Another advantage of markets is that they allow for pluralism and diversity. I want people to be imbued with a cosmopolitan ethic as much as any “public school as community” advocate. But my cosmopolitanism is one where what counts is not just being together, but having a diversity of options (that includes being with those you want to be with). Information I’ve seen indicates that private schools might do a better job at teaching cosmopolitan tolerance than public schools, and I suspect an important reason for that is that private schools allow people to be educated how they’d like without forcing competing groups to engage in a political struggle about how everyone should be educated. That kind of fight leads to more potential discord among groups than allowing individuals to choose into and out of schools based on their preferences.
The benefits of entrepreneurship and pluralism go beyond cultural difference and extend into current debates about merit pay and other education policy issues.
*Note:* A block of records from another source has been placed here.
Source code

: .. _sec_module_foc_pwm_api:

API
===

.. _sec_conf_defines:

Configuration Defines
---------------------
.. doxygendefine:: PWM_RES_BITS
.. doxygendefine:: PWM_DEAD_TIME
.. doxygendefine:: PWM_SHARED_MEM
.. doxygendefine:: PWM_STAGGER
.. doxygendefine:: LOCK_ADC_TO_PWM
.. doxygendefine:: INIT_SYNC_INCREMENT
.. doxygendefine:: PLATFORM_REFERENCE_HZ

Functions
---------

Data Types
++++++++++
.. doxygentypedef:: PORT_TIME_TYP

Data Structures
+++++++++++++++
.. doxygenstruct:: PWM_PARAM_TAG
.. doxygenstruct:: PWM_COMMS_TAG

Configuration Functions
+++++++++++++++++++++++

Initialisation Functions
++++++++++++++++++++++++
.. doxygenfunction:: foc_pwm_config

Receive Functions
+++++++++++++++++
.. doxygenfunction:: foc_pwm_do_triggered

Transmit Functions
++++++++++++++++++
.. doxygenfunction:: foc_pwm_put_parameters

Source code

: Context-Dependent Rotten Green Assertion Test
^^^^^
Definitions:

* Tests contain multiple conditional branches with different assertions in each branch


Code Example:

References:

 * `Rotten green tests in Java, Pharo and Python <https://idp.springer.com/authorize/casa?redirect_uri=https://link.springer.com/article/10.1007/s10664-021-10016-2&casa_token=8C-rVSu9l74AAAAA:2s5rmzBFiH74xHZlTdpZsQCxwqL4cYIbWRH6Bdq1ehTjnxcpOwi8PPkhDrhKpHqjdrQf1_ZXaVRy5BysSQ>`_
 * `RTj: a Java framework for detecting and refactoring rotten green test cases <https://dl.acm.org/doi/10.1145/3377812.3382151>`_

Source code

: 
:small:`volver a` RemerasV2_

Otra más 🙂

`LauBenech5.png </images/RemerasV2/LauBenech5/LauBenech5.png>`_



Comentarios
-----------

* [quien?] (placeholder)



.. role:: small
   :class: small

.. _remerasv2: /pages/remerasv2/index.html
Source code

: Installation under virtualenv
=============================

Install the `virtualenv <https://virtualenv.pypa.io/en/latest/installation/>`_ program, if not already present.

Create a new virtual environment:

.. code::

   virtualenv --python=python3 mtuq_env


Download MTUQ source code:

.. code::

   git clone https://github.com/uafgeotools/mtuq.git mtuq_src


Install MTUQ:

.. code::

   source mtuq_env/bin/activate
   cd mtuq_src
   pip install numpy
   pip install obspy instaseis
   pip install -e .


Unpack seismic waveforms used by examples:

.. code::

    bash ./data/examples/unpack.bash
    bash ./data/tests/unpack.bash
Instead of having national (or even district level) discussions about whether merit pay for teachers is good policy, and how it could be implemented, why not allow different schools to use different hiring, retention, and incentive programs, and the market system to allow teachers to go where they think they can get the best contract, and students to go and stay where they think they can get the best education by the best teachers? (Note that when we discuss the issue of merit pay in the political realm, the assumption seems to be that there is only one best answer to how to hire, retain, and incent teachers, and all we have to do is discover it. In a market, the assumption is that, quite possibly, there is no “best” answer, and different folks might find different answers to be “best.” I find the latter assumption more plausible, of course.)
I will close with some key elements that I think any successful market in education would need: the market (1) must be open to for-profit companies that can scale and put money to R&D better than non-profits, (2) should maintain relatively low cost of entry and exit for new firms in order to best harness entrepreneurship, and (3) include a role for government in enabling and mandating that schools make information about the school and its performance available to consumers.
I started with an observation that in most areas of life, we not only use markets to great effect, but don’t generally question whether markets are the best way to allocate goods and services. There are many arguments about why education is different, but I find them unconvincing. Education is not significantly different. The market should be allowed to work.